Our concern is that in the future when systems become more and more intelligent and we become more and more dependent on their capabilities, we may find that they get beyond our control because a system that’s, for example, more intelligent than a human being is very hard to predict and even though we might think we’re asking it to do something fairly innocuous and helpful like find a cure for cancer, unless you’re very, very specific, you get the problem of giving the three wishes to the genie where usually the genie finds a loophole which ends up putting you in the soup, and at best, you get back to where you started, but where the genie that is far more intelligent than the human race put together, it might be very difficult for us to get back to where we started.
What we want to understand is how to develop intelligent technology without losing control over it and put very simply, what we want to do is to say that artificial intelligence is not just about making systems more intelligent, it’s making them more intelligent and beneficial to the human race — which sounds like apple pie, but is actually something that other fields have taken seriously for a long time.
For example, if you look at fusion research, the original goal of fusion research was: can we generate energy by bashing together small atoms to make big ones? And they figured out in the ‘40s that yes, you can, but you get an enormous explosion and you destroy millions of people. Ever since then, fusion research has had the goal of generating energy and benefiting the human race by controlling the generation of energy so that you don’t have a huge explosion. It’s just taken for granted that that’s what fusion research is about.
… There have been people on the fringes of the field, some philosophers, some futurists, who have been warning for quite some time. And you can go back and look at, for example, a paper by I.J. Good. In 1965, he warned that if we did succeed in building superintelligent systems, it would be the last invention that man ever need make. I think in the last few years, the change has been that we’re just seeing this acceleration in the rate of progress and technology and in the level of investment in the commercial sector so that we are starting to feel that it’s time to take ourselves more seriously than we have been.

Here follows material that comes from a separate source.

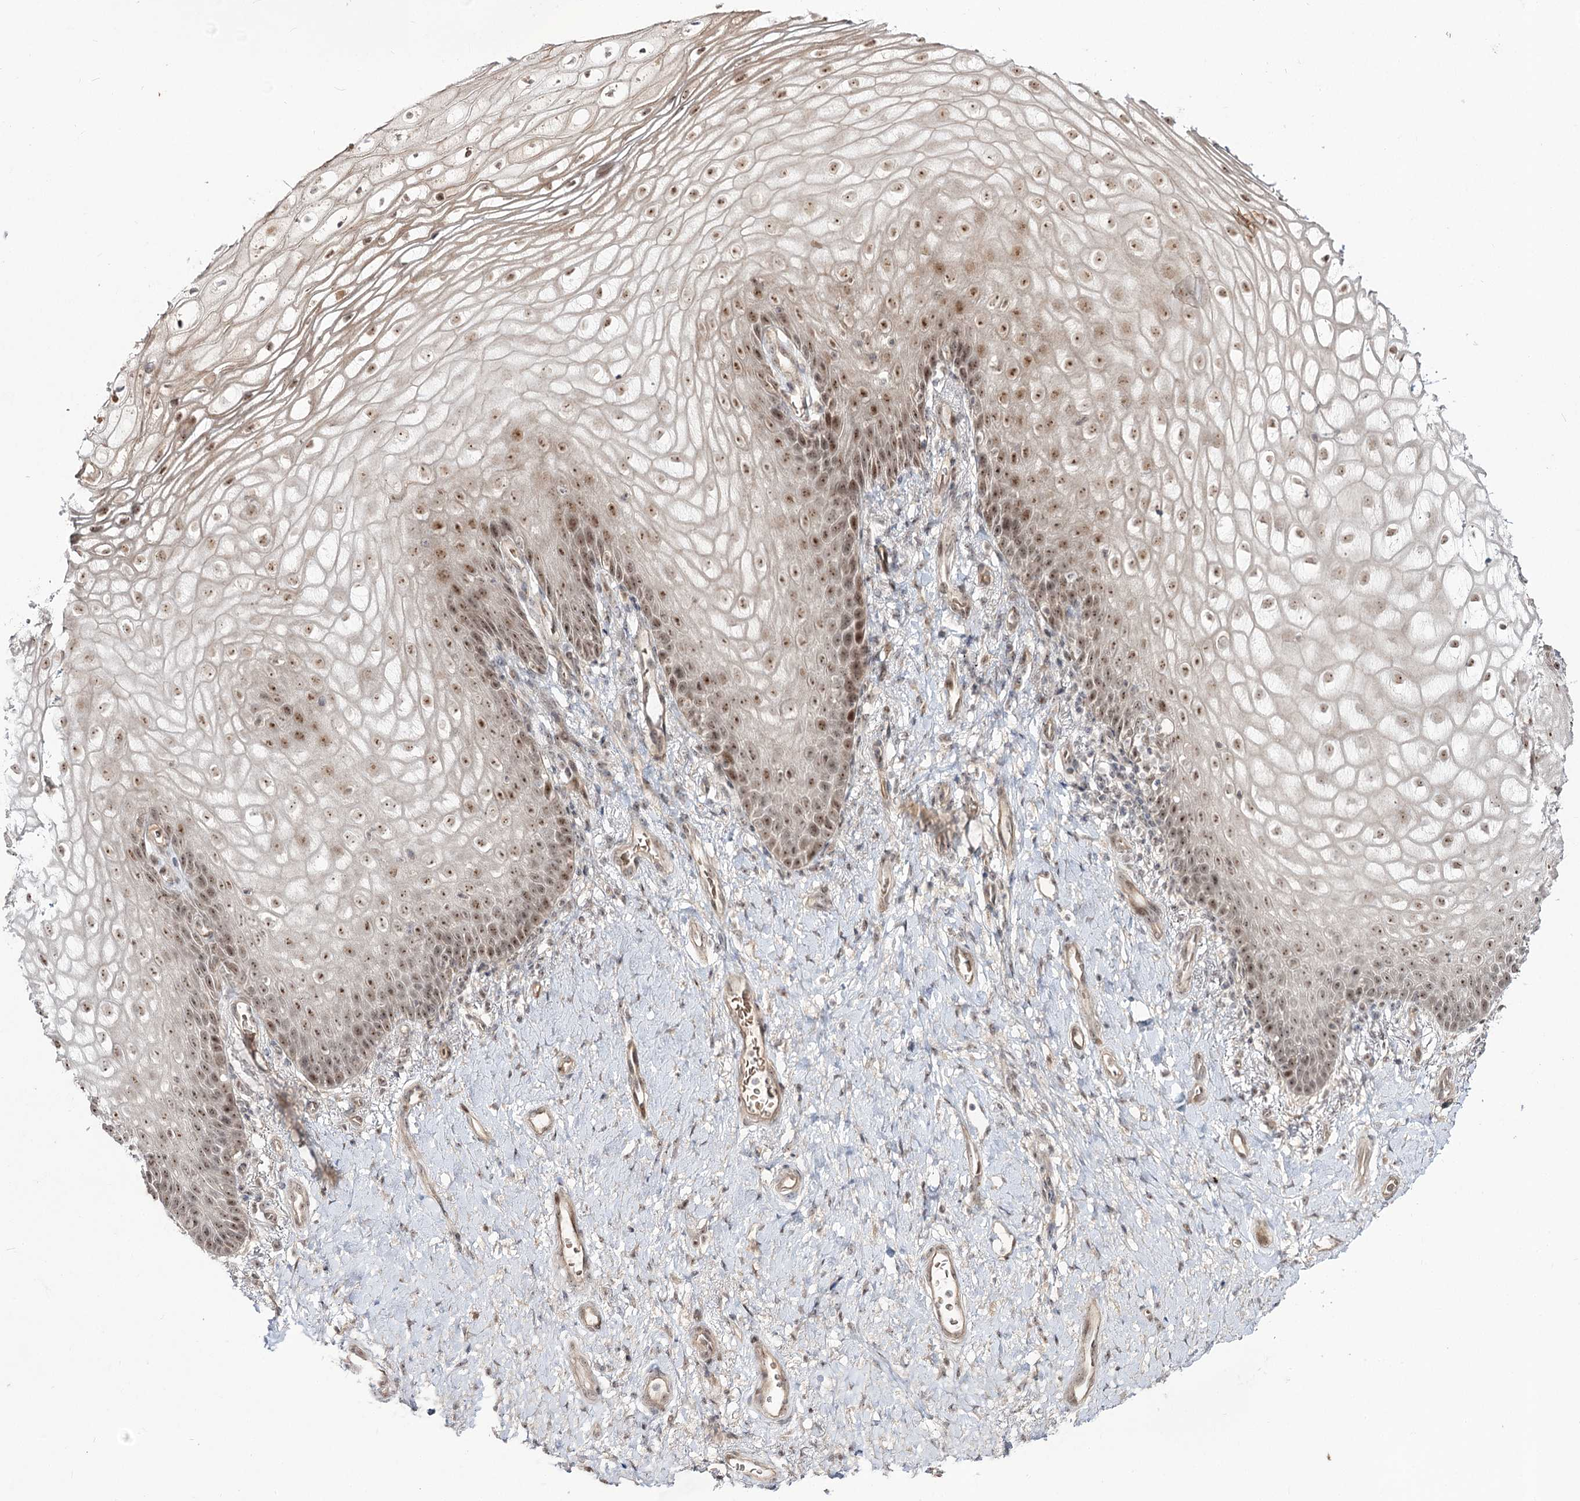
{"staining": {"intensity": "moderate", "quantity": "25%-75%", "location": "nuclear"}, "tissue": "vagina", "cell_type": "Squamous epithelial cells", "image_type": "normal", "snomed": [{"axis": "morphology", "description": "Normal tissue, NOS"}, {"axis": "topography", "description": "Vagina"}], "caption": "Immunohistochemical staining of benign vagina shows 25%-75% levels of moderate nuclear protein positivity in approximately 25%-75% of squamous epithelial cells. (Brightfield microscopy of DAB IHC at high magnification).", "gene": "RRP9", "patient": {"sex": "female", "age": 60}}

I think five years ago if you asked most AI people what are they doing, they’d say, “Oh, we’re trying to build systems that are as intelligent as people,” and if you asked them, “When are you going to succeed?” they’d say, “We have no idea. Decades and decades or centuries away.” They just didn’t worry about it, but now I think it seems as if it’s a little bit closer and the fear is moving in from the fringe into the main stream and the feeling that we do need to grow up is growing.
… I think we have to do, in some sense, the same thing the physicists do, to understand the physics of how we contain this process of intelligent decision making and also, I think, to understand what it is that we want as a human race because if we do succeed in building these kinds of capabilities, then in many ways the human race can have anything it wants. If it wants to have eternal life, if we want to cure all diseases, if we want to resolve all conflicts between countries or groups of people, all of those things might be available to us, so we really do have a genie and we have as many wishes as we want, as long as we don’t make the wrong wish.

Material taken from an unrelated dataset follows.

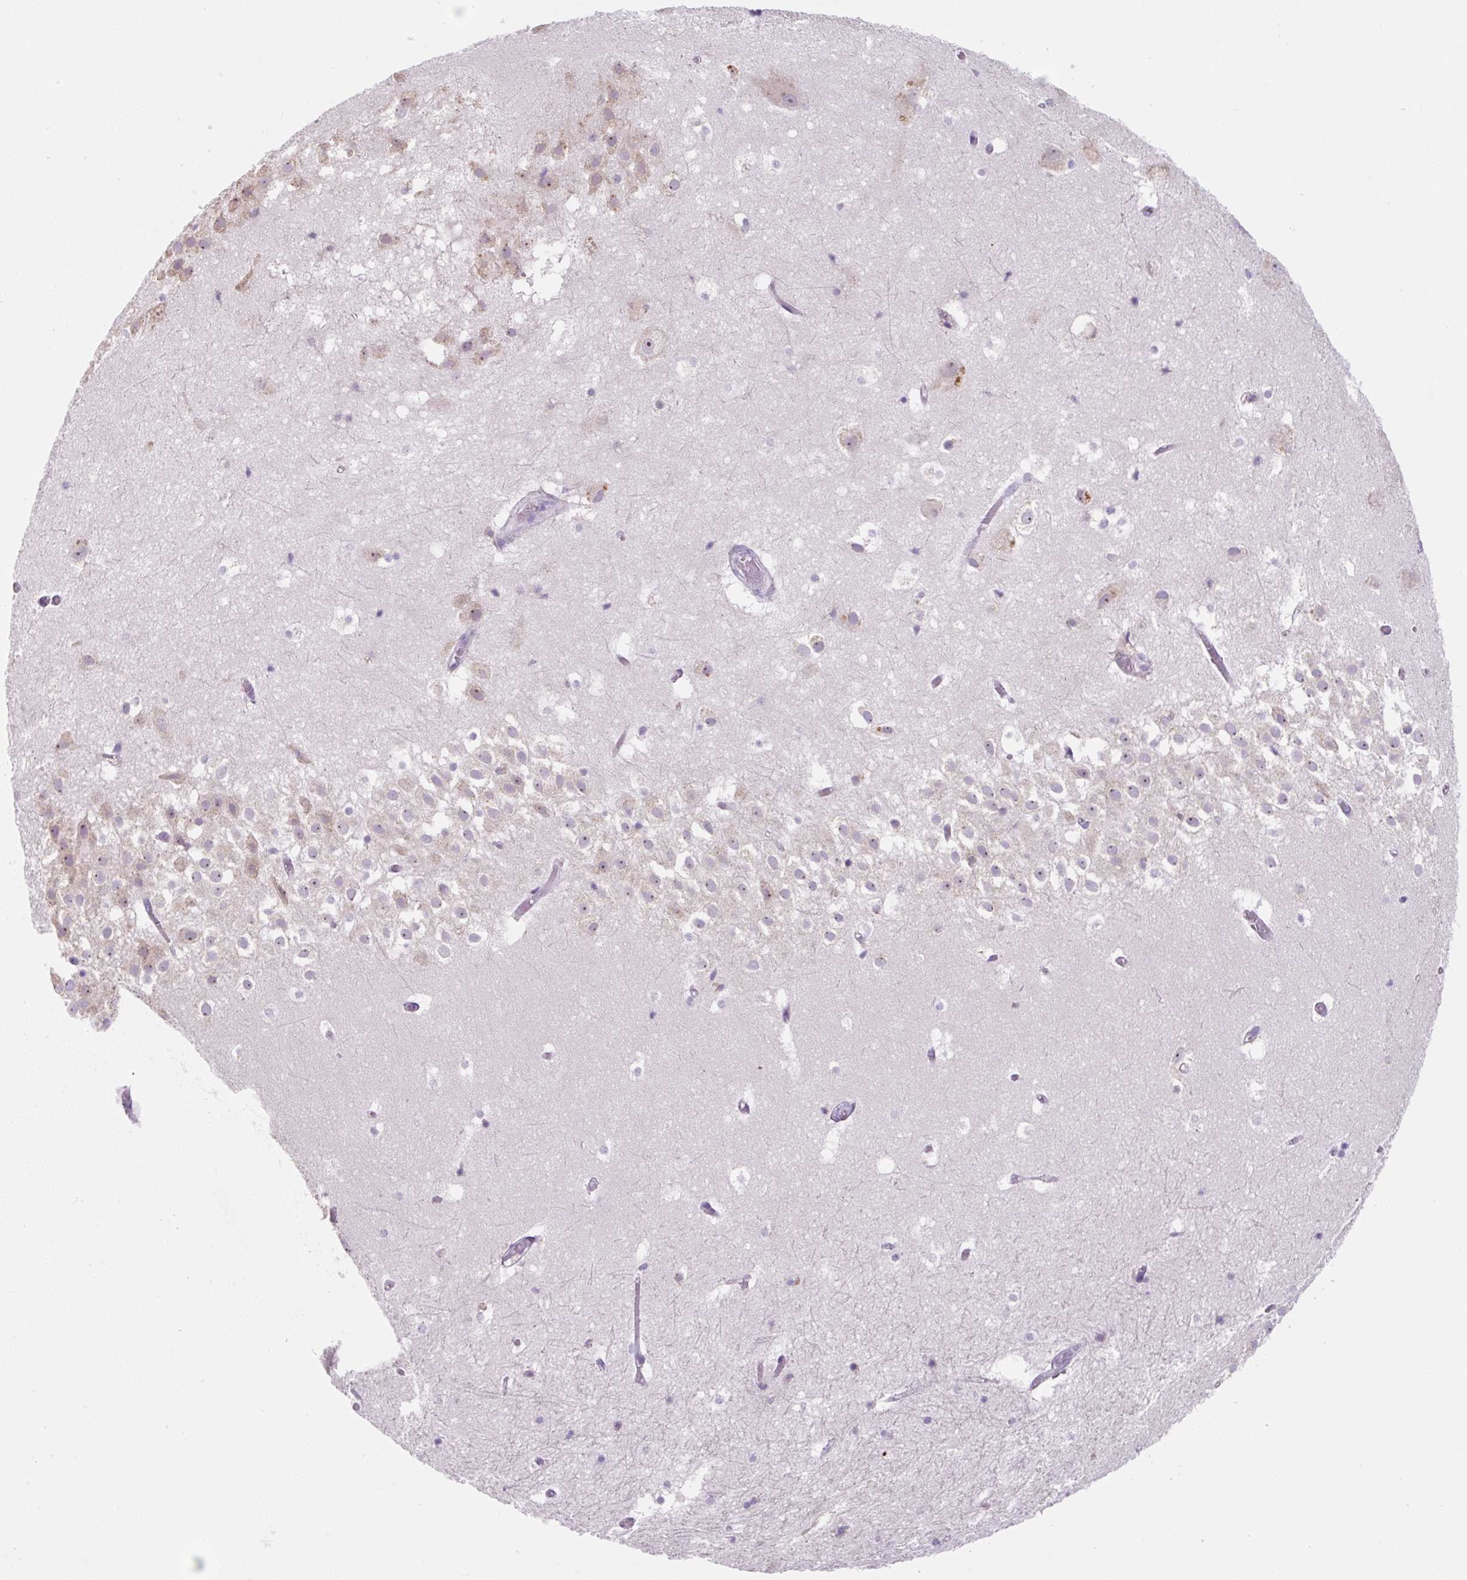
{"staining": {"intensity": "negative", "quantity": "none", "location": "none"}, "tissue": "hippocampus", "cell_type": "Glial cells", "image_type": "normal", "snomed": [{"axis": "morphology", "description": "Normal tissue, NOS"}, {"axis": "topography", "description": "Hippocampus"}], "caption": "IHC photomicrograph of benign hippocampus stained for a protein (brown), which demonstrates no expression in glial cells.", "gene": "FZD5", "patient": {"sex": "female", "age": 52}}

That’s really the question. What does it mean to say we made the wrong wish? If you ask the system to cure cancer and nothing else, you don’t ask for any more or any less than that, then you’ve forgotten something very important which is come up with a cure for cancer and in so doing, don’t destroy the planet, don’t turn the whole planet into a giant server farm so that you can improve your cancer discovery algorithms. Whenever you think about giving a goal to a super intelligent system, it’s very easy as all the stories show to find a loophole whereby achieving that goal to the greatest possible extent ends up having very undesirable side effects and various philosophers have tried various ideas and so far, we don’t yet have a solution.
To my mind, one of the most promising avenues is not to tell a system what we want it to do because if we don’t tell it what we want, then it can’t take any rash actions because those actions might be deleterious to what we do actually want, and so its only reasonable course of action at that point is to enter into a conversation with the human race to try to figure out what it is we do want, and the better it can figure that out, the more it’s able to take actions to help us, but in the absence of fairly definite knowledge about what it is that humans want, it shouldn’t really be taking any serious actions at all.
… To me, it seems inevitable that the capabilities of intelligent machines will increase not just because of physics but because we’re starting to understand better and better how to get those machines to behave intelligently, so it wouldn’t surprise me if it happened in my lifetime and I could easily imagine it happening in the lifetime of my children, so I think the sooner we start solving this problem, the better because if we don’t solve it and the technology starts to become more and more integral to our society, it’s going to be very difficult to reverse the process of technology development and improvement.
Russell has a small page on his website about the long-term future of AI, with additional links. Of course, this is precisely MIRI’s core research focus.